David Zahl. The Big Relief: The Urgency of Grace for a Worn-Out World. Grand Rapids: Brazos Press, 2025. $26.99, 176 pp.
It is difficult to be human in the year 2025. Headlines bombard us, confirming that we are more anxious, depressed, furious, and lonely than ever before. Not that we needed those headlines to alert us to this fact, for we can sense the overwhelming discord. We feel the fracturing of society and the restlessness in our souls. Some blame smartphones, others pornography, and still others a broken education system. Whatever ails us, it is certain we need relief.
Enter David Zahl, founder of Mockingbird Ministries and the author of Seculosity and Low Anthropology. He is on a personal mission to bring light into the present dark time. His new book, The Big Relief: The Urgency of Grace for a Worn-Out World, aims to provide just that: a balm for our restless souls. The relief we truly need, according to Zahl, is not more mindfulness, spa days, or money in our 401(k). Humankind needs grace more than anything—specifically, the grace of God revealed in Scripture.
Zahl is so convinced of this, he has stated that if Christianity were a burning building and he could only save one thing, it would be grace. Why? Because “grace is the most important, most urgent, and most radical contribution Christianity has to make to the life of the world—to your life and mine!”
He defines grace as “one-way love,” “a gift with no strings attached,” “noncontingent, compassionate alliance,” and “unmerited favor.” This is relief by means of freedom from the condemnation of God’s law, but also freedom from the unmerited condemnation of ourselves and others: “The Big Relief announces that the high-wire game of proving ourselves is finished. By grace, the lingering threat of judgment has been removed. By grace, all that remains is unended action. This is less an invitation to a do-nothing existence of insipid frivolity than an invitation to creative and joyful risk-taking.”
Zahl draws on John M.G. Barclay’s book Paul and the Gift to identify four key aspects of biblical grace:
All of this means that there is nothing we contribute toward our salvation: God’s grace is fully free. “The work of a Christian, then, to the extent it can be called work, is to empty one’s hands so they are open to receive grace.”
Each chapter of The Big Relief focuses on one burden from which God relieves us: deserving (via grace), regret (via forgiveness), rejection (via favor), control (via surrender), guilt (via atonement), status anxiety (via imputation), keeping up (via rest), productivity (via play), and captivity/death (via rescue). In the process, Zahl touches on many aspects of what it is to be a human being in 2025, needing relief from social media, changing economy, political rancor, parenting wars, and more.

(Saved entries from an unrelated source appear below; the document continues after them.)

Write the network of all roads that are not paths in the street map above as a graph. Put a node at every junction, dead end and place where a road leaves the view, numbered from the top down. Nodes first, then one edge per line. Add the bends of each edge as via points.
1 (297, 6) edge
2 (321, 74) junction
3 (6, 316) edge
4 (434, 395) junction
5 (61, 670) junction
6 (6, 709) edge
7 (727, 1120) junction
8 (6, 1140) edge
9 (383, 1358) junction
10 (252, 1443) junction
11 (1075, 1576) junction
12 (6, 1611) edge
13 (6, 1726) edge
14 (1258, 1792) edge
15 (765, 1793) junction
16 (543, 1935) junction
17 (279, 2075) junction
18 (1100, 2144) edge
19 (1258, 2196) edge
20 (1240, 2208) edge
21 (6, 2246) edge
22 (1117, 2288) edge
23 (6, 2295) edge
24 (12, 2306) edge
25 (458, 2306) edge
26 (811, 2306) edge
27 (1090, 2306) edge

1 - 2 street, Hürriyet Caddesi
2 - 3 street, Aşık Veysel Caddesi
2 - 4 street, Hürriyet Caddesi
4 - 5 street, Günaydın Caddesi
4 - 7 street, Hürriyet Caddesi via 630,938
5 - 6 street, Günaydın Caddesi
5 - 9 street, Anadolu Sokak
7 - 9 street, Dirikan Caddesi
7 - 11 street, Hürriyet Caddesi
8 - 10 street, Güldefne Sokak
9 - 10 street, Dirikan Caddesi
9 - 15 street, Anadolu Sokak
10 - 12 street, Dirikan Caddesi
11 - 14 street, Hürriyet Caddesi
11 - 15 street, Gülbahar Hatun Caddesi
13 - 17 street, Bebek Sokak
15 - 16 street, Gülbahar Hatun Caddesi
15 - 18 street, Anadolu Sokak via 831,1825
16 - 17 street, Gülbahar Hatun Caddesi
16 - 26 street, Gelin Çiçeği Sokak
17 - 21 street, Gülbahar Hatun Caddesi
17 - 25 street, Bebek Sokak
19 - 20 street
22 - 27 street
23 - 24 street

A recurring theme is that those who most readily welcome relief are those who believe they are in the worst shape. By contrast, our society’s top echelons cling to the illusion of personal control. “To those in need, forgiveness comes as a relief,” Zahl observes. “To others it comes as an affront.”
Fortunately, God does not wait for us to be ready to receive grace. It comes as a blessed surprise, interrupting our efforts to get ahead. “Grace is a relief to the lonely and rejected because it doesn’t wait for us to drop our own walls. Grace breaks down, with love, the barriers we’ve erected to keep us safe in our isolation.” God makes the first move, declaring us righteous based on the work of Christ, not our own. This means that “you and I are not loved by God because we are special. We are special because we are loved by God. The attribution is external; it depends on God, not us.”

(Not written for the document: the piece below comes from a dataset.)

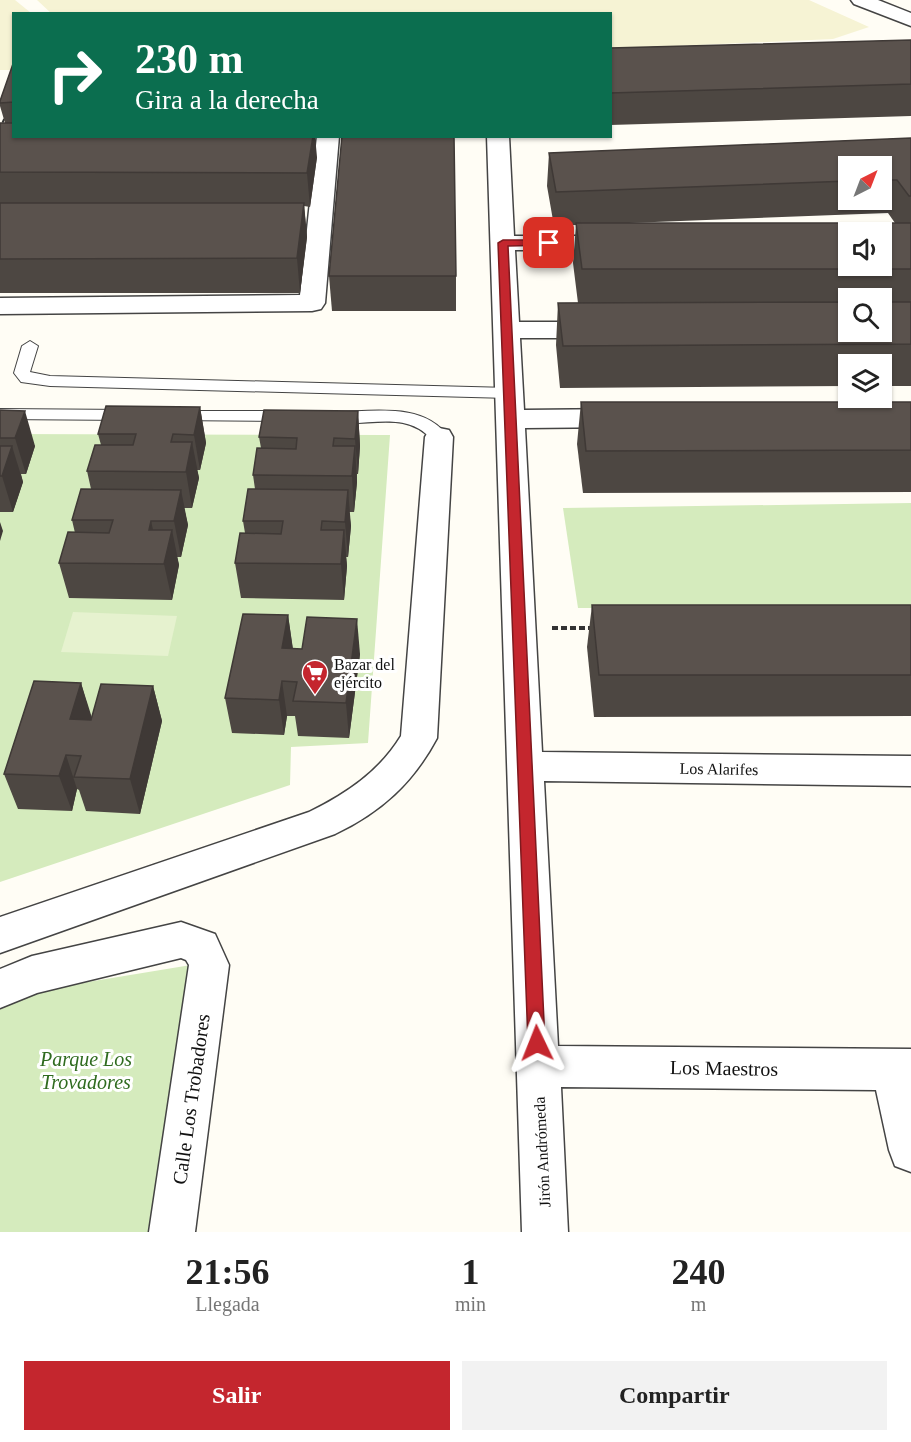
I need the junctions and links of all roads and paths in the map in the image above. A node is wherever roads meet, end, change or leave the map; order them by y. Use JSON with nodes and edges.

Zahl’s book offers few completely novel ideas, and I say this in the best sense possible. His true talent is as a cultural and theological curator. He operates according to the conviction that the most important message—the gospel of Jesus Christ—has already been delivered to humanity, and the job of believers now is to point people to grace wherever it exists. And so, he quotes from writers as varied as Jonathan Haidt, Naomi Osaka, Brian Wilson, and the Surgeon General, while also referencing the works of Philip Melanchthon and Martin Luther. Examples from films, music, sermons, and commencement speeches are interspersed with anecdotes from his own life.
This work of curating is intended to help different types of readers connect to what is clearly a universal message: the never-changing grace of God is always relevant. The gospel is for all people in all eras, thence the need to continually repeat it. The older I get, the less impressed I am with theological novelty, and the more I long for the old, old story. That is what one finds in The Big Relief.

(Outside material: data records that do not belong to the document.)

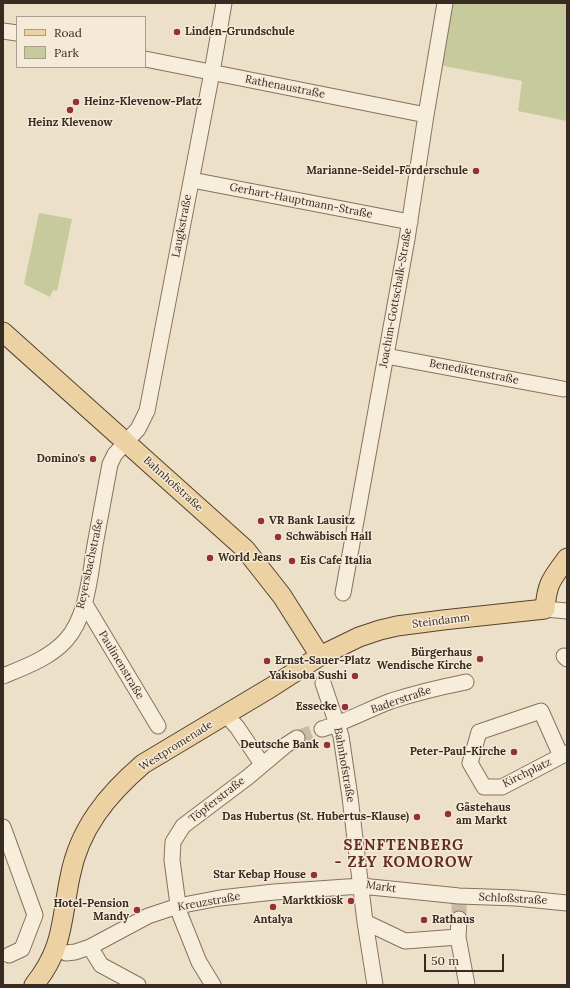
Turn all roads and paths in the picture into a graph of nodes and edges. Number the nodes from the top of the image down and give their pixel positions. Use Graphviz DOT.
graph roads {
  1 [pos="224,3"];
  2 [pos="445,3"];
  3 [pos="3,31"];
  4 [pos="16,33"];
  5 [pos="146,59"];
  6 [pos="212,72"];
  7 [pos="426,115"];
  8 [pos="192,180"];
  9 [pos="410,222"];
  10 [pos="3,332"];
  11 [pos="386,356"];
  12 [pos="563,389"];
  13 [pos="126,442"];
  14 [pos="567,558"];
  15 [pos="343,593"];
  16 [pos="85,604"];
  17 [pos="545,609"];
  18 [pos="567,611"];
  19 [pos="320,656"];
  20 [pos="3,676"];
  21 [pos="466,682"];
  22 [pos="322,683"];
  23 [pos="226,715"];
  24 [pos="158,726"];
  25 [pos="333,726"];
  26 [pos="297,738"];
  27 [pos="564,755"];
  28 [pos="262,764"];
  29 [pos="354,826"];
  30 [pos="3,827"];
  31 [pos="361,886"];
  32 [pos="459,900"];
  33 [pos="567,903"];
  34 [pos="178,906"];
  35 [pos="459,919"];
  36 [pos="365,922"];
  37 [pos="456,937"];
  38 [pos="9,955"];
  39 [pos="34,985"];
  40 [pos="138,985"];
  41 [pos="213,985"];
  42 [pos="375,985"];
  43 [pos="467,985"];
  1 -- 6 [label="street, Laugkstraße"];
  2 -- 7 [label="street, Joachim-Gottschalk-Straße"];
  3 -- 4 [label="street"];
  5 -- 6 [label="street, Rathenaustraße"];
  6 -- 7 [label="street, Rathenaustraße"];
  6 -- 8 [label="street, Laugkstraße"];
  7 -- 9 [label="street, Joachim-Gottschalk-Straße"];
  8 -- 9 [label="street, Gerhart-Hauptmann-Straße"];
  8 -- 13 [label="street, Laugkstraße"];
  9 -- 11 [label="street, Joachim-Gottschalk-Straße"];
  10 -- 13 [label="main road, Bahnhofstraße"];
  11 -- 12 [label="street, Benediktenstraße"];
  11 -- 15 [label="street, Joachim-Gottschalk-Straße"];
  13 -- 16 [label="street, Reyersbachstraße"];
  13 -- 19 [label="main road, Bahnhofstraße"];
  14 -- 17 [label="main road"];
  16 -- 20 [label="street, Reyersbachstraße"];
  16 -- 24 [label="street, Paulinenstraße"];
  17 -- 18 [label="street, Steindamm"];
  17 -- 19 [label="main road, Steindamm"];
  19 -- 23 [label="main road, Westpromenade"];
  21 -- 25 [label="street, Baderstraße"];
  22 -- 25 [label="street, Bahnhofstraße"];
  23 -- 28 [label="street"];
  23 -- 39 [label="main road, Westpromenade"];
  25 -- 29 [label="street, Bahnhofstraße"];
  26 -- 28 [label="street, Töpferstraße"];
  27 -- 27 [label="street, Kirchplatz"];
  28 -- 34 [label="street, Töpferstraße"];
  29 -- 31 [label="street, Markt"];
  30 -- 38 [label="street"];
  31 -- 32 [label="street, Markt"];
  31 -- 34 [label="street, Kreuzstraße"];
  31 -- 36 [label="street"];
  32 -- 33 [label="street, Schloßstraße"];
  34 -- 40 [label="street, Kreuzstraße"];
  34 -- 41 [label="street, Töpferstraße"];
  35 -- 37 [label="street"];
  36 -- 37 [label="street"];
  36 -- 42 [label="street"];
  37 -- 43 [label="street"];
}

This book is theological from beginning to end and promotes classic doctrines such as substitutionary atonement, imputed righteousness, and the reality of heaven and hell. Yet Zahl employs a light touch throughout. His goal is not merely to reach Christians, but also those outside the Church—or, for that matter, Christians who may feel burned by the Church. This is an eminently accessible and readable volume appropriate for anyone who needs to hear the old, old story again, or those who need to hear it for the first time.
While the grace of God may save us from many things in this earthly life—social media scrutiny, addictions, the rat race of parenting—it is fundamentally about freeing us from that greatest captivity: our sinful nature and our eternal condemnation. In other words, “Rescue from sin and death—this is undoubtedly the biggest aspect of the Big Relief.”